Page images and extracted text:
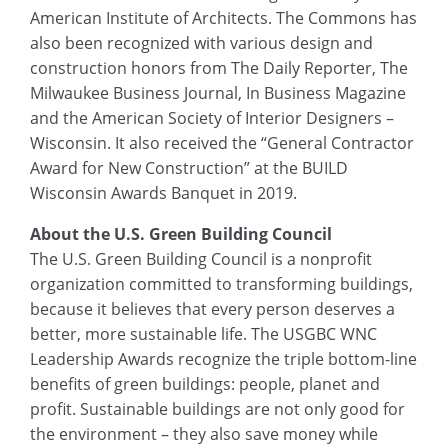
American Institute of Architects. The Commons has
also been recognized with various design and
construction honors from The Daily Reporter, The
Milwaukee Business Journal, In Business Magazine
and the American Society of Interior Designers –
Wisconsin. It also received the “General Contractor
Award for New Construction” at the BUILD
Wisconsin Awards Banquet in 2019.
About the U.S. Green Building Council
The U.S. Green Building Council is a nonprofit
organization committed to transforming buildings,
because it believes that every person deserves a
better, more sustainable life. The USGBC WNC
Leadership Awards recognize the triple bottom-line
benefits of green buildings: people, planet and
profit. Sustainable buildings are not only good for
the environment – they also save money while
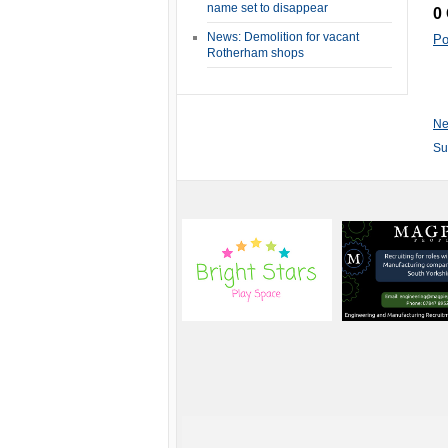
name set to disappear
0
News: Demolition for vacant
Po
Rotherham shops
Ne
Su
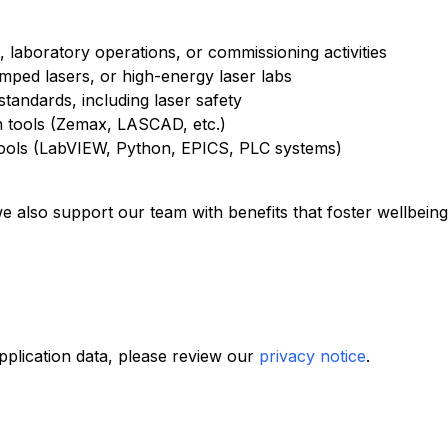
, laboratory operations, or commissioning activities
ed lasers, or high-energy laser labs
 standards, including laser safety
on tools (Zemax, LASCAD, etc.)
ools (LabVIEW, Python, EPICS, PLC systems)
e also support our team with benefits that foster wellbein
plication data, please review our
privacy notice
.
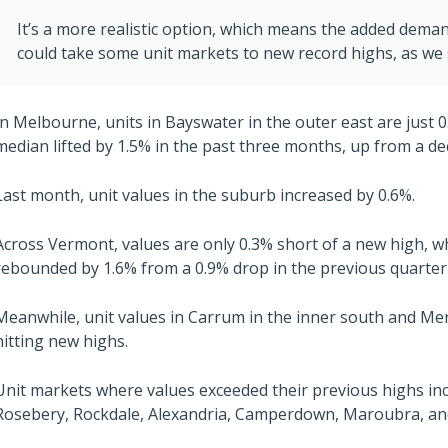
It’s a more realistic option, which means the added dema
could take some unit markets to new record highs, as we 
In Melbourne, units in Bayswater in the outer east are just 
median lifted by 1.5% in the past three months, up from a dec
Last month, unit values in the suburb increased by 0.6%.
Across Vermont, values are only 0.3% short of a new high, w
rebounded by 1.6% from a 0.9% drop in the previous quarter
Meanwhile, unit values in Carrum in the inner south and Me
hitting new highs.
Unit markets where values exceeded their previous highs in
Rosebery, Rockdale, Alexandria, Camperdown, Maroubra, and 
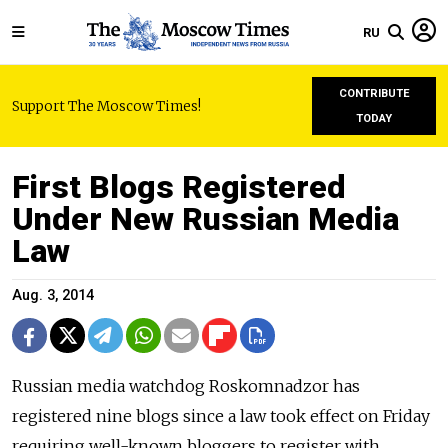
RU
CONTRIBUTE
Support The Moscow Times!
TODAY
First Blogs Registered
Under New Russian Media
Law
Aug. 3, 2014
Russian media watchdog Roskomnadzor has
registered nine blogs since a law took effect on Friday
requiring well-known bloggers to register with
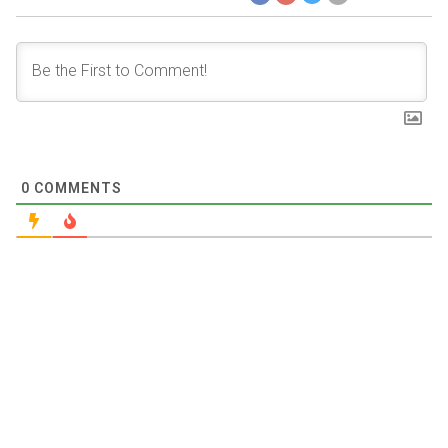
0
COMMENTS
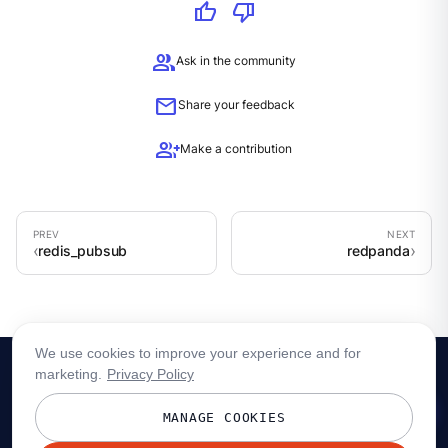
thumb_up
thumb_down
group
Ask in the community
mail
Share your feedback
group_add
Make a contribution
redis_pubsub
redpanda
We use cookies to improve your experience and for
marketing.
Privacy Policy
MANAGE COOKIES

▶ _What to produce_
Without any picture, return exactly the lines of the records above from the first through the line that contains "on tools (Zemax, LASCAD, etc.)".

▶ _Answer box_
American Institute of Architects. The Commons has
also been recognized with various design and
construction honors from The Daily Reporter, The
Milwaukee Business Journal, In Business Magazine
and the American Society of Interior Designers –
Wisconsin. It also received the “General Contractor
Award for New Construction” at the BUILD
Wisconsin Awards Banquet in 2019.
About the U.S. Green Building Council
The U.S. Green Building Council is a nonprofit
organization committed to transforming buildings,
because it believes that every person deserves a
better, more sustainable life. The USGBC WNC
Leadership Awards recognize the triple bottom-line
benefits of green buildings: people, planet and
profit. Sustainable buildings are not only good for
the environment – they also save money while
name set to disappear
0
News: Demolition for vacant
Po
Rotherham shops
Ne
Su
, laboratory operations, or commissioning activities
ed lasers, or high-energy laser labs
 standards, including laser safety
on tools (Zemax, LASCAD, etc.)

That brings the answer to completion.